I sat smoking and thinking, and then smoking a bit more, when I thought
I heard somebody call my name in a sort of hoarse whisper. I looked
over my shoulder, and, by Jove, there at the top of the gangway in
evening dress, dusty to the eyebrows and without a hat, was dear old
George.
“Great Scot!” I cried.
“‘Sh!” he whispered. “Anyone about?”
“They’re all down at breakfast.”
He gave a sigh of relief, sank into my chair, and closed his eyes. I
regarded him with pity. The poor old boy looked a wreck.
“I say!” I said, touching him on the shoulder.
He leaped out of the chair with a smothered yell.
“Did you do that? What did you do it for? What’s the sense of it? How
do you suppose you can ever make yourself popular if you go about
touching people on the shoulder? My nerves are sticking a yard out of
my body this morning, Reggie!”
“Yes, old boy?”
“I did a murder last night.”
“What?”
“It’s the sort of thing that might happen to anybody. Directly Stella
Vanderley broke off our engagement I–-”
“Broke off your engagement? How long were you engaged?”

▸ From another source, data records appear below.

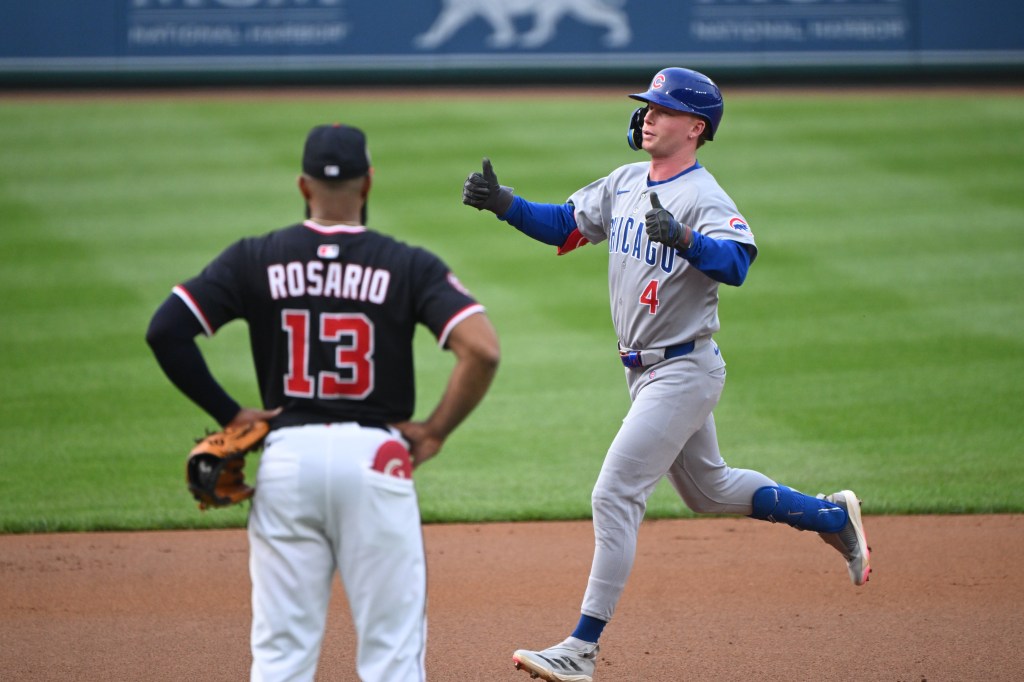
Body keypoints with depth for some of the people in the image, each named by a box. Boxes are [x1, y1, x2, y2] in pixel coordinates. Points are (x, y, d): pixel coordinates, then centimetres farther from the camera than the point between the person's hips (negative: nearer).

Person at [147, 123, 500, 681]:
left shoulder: (254, 260, 4)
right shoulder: (408, 267, -1)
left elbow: (165, 331, -3)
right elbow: (482, 349, -14)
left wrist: (227, 415, 4)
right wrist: (434, 431, -3)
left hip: (286, 460, 2)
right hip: (375, 457, -2)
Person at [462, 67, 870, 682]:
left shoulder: (704, 198, -19)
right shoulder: (626, 183, 6)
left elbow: (737, 262, -35)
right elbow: (566, 226, 12)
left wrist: (684, 239, -53)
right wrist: (505, 203, -3)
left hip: (685, 371, -9)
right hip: (646, 371, 9)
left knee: (615, 495, -13)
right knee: (708, 489, 23)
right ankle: (832, 517, 40)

“About two minutes. It may have been less. I hadn’t a stop-watch. I
proposed to her at ten last night in the saloon. She accepted me. I was
just going to kiss her when we heard someone coming. I went out. Coming
along the corridor was that infernal what’s-her-name—Mrs. Vanderley’s
maid—Pilbeam. Have you ever been accepted by the girl you love,
Reggie?”
“Never. I’ve been refused dozens–-”
“Then you won’t understand how I felt. I was off my head with joy. I
hardly knew what I was doing. I just felt I had to kiss the nearest
thing handy. I couldn’t wait. It might have been the ship’s cat. It
wasn’t. It was Pilbeam.”
“You kissed her?”
“I kissed her. And just at that moment the door of the saloon opened
and out came Stella.”
“Great Scott!”
“Exactly what I said. It flashed across me that to Stella, dear girl,
not knowing the circumstances, the thing might seem a little odd. It
did. She broke off the engagement, and I got out the dinghy and rowed
off. I was mad. I didn’t care what became of me. I simply wanted to
forget. I went ashore. I—It’s just on the cards that I may have drowned
my sorrows a bit. Anyhow, I don’t remember a thing, except that I can
recollect having the deuce of a scrap with somebody in a dark street
and somebody falling, and myself falling, and myself legging it for all
I was worth. I woke up this morning in the Casino gardens. I’ve lost my
hat.”
I dived for the paper.
“Read,” I said. “It’s all there.”
He read.
“Good heavens!” he said.
“You didn’t do a thing to His Serene Nibs, did you?”
“Reggie, this is awful.”
“Cheer up. They say he’ll recover.”
“That doesn’t matter.”
“It does to him.”
He read the paper again.
“It says they’ve a clue.”
“They always say that.”
“But—My hat!”
“Eh?”
“My hat. I must have dropped it during the scrap. This man, Denman
Sturgis, must have found it. It had my name in it!”
“George,” I said, “you mustn’t waste time. Oh!”
He jumped a foot in the air.
“Don’t do it!” he said, irritably. “Don’t bark like that. What’s the
matter?”
“The man!”
“What man?”
“A tall, thin man with an eye like a gimlet. He arrived just before you
did. He’s down in the saloon now, having breakfast. He said he wanted
to see you on business, and wouldn’t give his name. I didn’t like the
look of him from the first. It’s this fellow Sturgis. It must be.”
“No!”
“I feel it. I’m sure of it.”
“Had he a hat?”
“Of course he had a hat.”
“Fool! I mean mine. Was he carrying a hat?”